Like most Americans these days, there are a couple of states I've called home at one time or another. In my case, the pair is Texas and Tennessee, and it warms the cockles of my heart to witness the governors of both states taking swipes at what appear to be excessive mandates for the use of corn-based gasoline ethanol supplements in the United States.

The governors admittedly have economic axes to grind. As Texas's Rick Perry noted recently in a Wall Street Journal op-ed piece, Congress passed a requirement three years ago that the energy industry mix large amounts of corn ethanol into our gasoline supplies. Last year, that mandate was expanded to 9 billion gallons of ethanol this year, to be followed by another hike for 2009.

Gov. Perry noted that these requirements are causing corn prices to balloon, hitting the pocketbooks of such agriculture companies as Pilgrim's Pride (NYSE:PPC), Smithfield (NYSE:SFD), and Tyson (NYSE:TSN). He asked the Feds to lower the grain-based ethanol requirement by half for one year. His request was rebuffed because, according to those in Washington, "the mandates are not causing sufficient damage to warrant action."

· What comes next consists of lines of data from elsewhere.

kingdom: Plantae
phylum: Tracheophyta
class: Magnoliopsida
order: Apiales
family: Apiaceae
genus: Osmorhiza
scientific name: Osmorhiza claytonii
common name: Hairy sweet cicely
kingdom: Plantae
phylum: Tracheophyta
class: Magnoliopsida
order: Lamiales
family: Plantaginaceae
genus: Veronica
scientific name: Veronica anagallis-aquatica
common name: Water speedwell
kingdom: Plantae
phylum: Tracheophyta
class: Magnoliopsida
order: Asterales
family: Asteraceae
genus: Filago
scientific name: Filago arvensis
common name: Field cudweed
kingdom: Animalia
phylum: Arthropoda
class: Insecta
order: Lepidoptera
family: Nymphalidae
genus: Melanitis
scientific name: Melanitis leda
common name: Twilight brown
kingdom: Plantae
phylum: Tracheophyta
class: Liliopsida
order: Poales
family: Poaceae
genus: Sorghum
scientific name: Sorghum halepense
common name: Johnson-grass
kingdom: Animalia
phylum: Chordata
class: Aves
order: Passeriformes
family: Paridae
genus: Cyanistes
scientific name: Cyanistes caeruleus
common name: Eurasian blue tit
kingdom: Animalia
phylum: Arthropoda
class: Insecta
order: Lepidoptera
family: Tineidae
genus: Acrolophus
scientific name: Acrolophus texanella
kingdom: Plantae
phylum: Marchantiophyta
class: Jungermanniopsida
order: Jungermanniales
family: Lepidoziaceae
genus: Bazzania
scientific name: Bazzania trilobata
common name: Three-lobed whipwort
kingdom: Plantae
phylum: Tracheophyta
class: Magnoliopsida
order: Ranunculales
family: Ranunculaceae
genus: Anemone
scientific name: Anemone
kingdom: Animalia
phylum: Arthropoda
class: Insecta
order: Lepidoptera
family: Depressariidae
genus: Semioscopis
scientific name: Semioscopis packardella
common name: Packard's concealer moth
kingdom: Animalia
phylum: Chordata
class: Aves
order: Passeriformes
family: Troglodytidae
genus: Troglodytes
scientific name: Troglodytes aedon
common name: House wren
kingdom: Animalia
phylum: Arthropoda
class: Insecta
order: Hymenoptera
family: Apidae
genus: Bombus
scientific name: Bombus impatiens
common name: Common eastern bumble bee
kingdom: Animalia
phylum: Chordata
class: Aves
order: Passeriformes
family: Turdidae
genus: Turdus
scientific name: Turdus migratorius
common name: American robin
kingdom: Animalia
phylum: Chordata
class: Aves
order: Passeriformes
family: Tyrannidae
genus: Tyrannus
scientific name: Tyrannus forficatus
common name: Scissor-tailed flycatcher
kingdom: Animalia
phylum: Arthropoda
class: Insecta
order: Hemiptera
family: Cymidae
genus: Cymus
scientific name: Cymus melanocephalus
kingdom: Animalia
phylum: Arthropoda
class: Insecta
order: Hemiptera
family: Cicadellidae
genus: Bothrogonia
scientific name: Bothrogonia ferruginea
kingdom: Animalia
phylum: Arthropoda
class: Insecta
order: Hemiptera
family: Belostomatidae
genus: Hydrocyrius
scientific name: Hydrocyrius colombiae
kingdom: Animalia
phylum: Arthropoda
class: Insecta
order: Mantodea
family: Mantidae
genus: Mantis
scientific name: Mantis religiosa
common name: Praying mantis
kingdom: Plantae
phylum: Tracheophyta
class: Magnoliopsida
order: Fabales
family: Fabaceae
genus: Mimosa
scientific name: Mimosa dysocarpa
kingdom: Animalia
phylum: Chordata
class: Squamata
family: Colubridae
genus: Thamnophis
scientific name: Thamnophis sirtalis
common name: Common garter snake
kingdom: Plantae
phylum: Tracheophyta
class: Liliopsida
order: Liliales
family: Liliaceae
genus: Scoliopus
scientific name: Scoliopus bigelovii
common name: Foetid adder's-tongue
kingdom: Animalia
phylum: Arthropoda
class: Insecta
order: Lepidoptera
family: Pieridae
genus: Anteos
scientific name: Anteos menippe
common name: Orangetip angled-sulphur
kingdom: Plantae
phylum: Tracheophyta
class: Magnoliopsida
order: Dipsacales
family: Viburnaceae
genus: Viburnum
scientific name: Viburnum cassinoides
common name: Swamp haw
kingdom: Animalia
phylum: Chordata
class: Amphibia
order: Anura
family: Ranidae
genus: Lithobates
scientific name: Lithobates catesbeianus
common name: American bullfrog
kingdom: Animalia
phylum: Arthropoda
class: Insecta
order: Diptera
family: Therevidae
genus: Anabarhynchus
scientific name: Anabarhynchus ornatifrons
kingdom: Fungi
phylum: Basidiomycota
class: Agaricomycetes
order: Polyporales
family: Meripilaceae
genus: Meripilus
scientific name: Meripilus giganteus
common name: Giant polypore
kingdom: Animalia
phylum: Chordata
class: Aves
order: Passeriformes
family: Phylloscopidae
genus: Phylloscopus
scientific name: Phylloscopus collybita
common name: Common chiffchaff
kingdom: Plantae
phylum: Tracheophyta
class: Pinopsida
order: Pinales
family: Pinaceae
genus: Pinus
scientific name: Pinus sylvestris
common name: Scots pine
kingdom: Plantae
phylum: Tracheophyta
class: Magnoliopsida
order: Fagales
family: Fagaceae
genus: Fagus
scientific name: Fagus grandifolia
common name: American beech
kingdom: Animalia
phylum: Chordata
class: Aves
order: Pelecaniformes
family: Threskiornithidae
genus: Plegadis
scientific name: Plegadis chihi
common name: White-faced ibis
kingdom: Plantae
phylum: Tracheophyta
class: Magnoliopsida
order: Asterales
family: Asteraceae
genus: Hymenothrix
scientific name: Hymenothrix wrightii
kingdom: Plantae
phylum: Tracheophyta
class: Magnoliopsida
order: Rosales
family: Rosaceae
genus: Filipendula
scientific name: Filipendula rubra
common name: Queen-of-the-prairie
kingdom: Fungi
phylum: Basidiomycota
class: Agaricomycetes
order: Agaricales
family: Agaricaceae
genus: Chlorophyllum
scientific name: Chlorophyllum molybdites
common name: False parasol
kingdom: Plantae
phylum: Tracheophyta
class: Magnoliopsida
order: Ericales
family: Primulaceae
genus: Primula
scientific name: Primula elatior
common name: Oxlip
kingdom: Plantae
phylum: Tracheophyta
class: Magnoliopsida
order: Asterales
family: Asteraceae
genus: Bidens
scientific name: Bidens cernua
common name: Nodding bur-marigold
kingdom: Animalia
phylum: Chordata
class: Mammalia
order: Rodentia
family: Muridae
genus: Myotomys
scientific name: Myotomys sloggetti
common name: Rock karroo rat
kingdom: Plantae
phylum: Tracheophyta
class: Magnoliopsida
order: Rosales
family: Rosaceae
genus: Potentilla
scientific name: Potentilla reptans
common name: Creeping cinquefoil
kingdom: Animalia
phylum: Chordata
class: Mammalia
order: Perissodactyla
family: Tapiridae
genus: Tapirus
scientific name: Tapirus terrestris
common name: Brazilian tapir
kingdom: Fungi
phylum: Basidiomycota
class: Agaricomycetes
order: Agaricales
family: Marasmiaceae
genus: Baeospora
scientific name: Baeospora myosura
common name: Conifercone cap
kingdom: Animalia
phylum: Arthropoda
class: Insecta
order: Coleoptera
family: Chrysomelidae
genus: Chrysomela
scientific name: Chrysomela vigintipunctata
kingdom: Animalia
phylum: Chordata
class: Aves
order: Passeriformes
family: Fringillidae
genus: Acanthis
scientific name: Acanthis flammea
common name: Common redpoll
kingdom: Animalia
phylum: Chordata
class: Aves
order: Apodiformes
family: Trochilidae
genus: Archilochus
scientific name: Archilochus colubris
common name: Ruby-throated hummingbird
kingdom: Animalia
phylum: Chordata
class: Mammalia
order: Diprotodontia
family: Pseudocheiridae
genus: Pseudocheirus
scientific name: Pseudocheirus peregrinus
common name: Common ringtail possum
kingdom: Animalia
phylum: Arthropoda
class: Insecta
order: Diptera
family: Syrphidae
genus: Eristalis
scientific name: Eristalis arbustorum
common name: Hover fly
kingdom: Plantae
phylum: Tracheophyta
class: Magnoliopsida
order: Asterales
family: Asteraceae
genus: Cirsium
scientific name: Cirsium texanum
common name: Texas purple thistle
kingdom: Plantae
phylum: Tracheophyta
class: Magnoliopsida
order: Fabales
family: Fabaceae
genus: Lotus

But corn-based ethanol isn't any more popular with Perry's Tennessee counterpart, Phil Bredesen, who recently noted that the best thing you can say about it is that it's a "transitional technology." In Gov. Bredesen's state, DuPont (NYSE:DD) and Denmark's Danisco are teaming up on a pilot cellulosic biorefinery -- making fuel from the non-edible parts of corn and other plants -- in the town of Vonore. The a 250,000-gallon project will begin production late next year, and it should hit commercial scale by 2012.

DuPont's project is one of several currently in the works, including various celluosic-ethanol ventures from Archer Daniels Midland (NYSE:ADM), Deere (NYSE:DE), and even General Motors (NYSE:GM). If DuPont's effort pays off, it stands to put smiles on the faces of at least a pair of governors. It also just might be a start toward a biofuel that won't be so rough on our agriculture sector.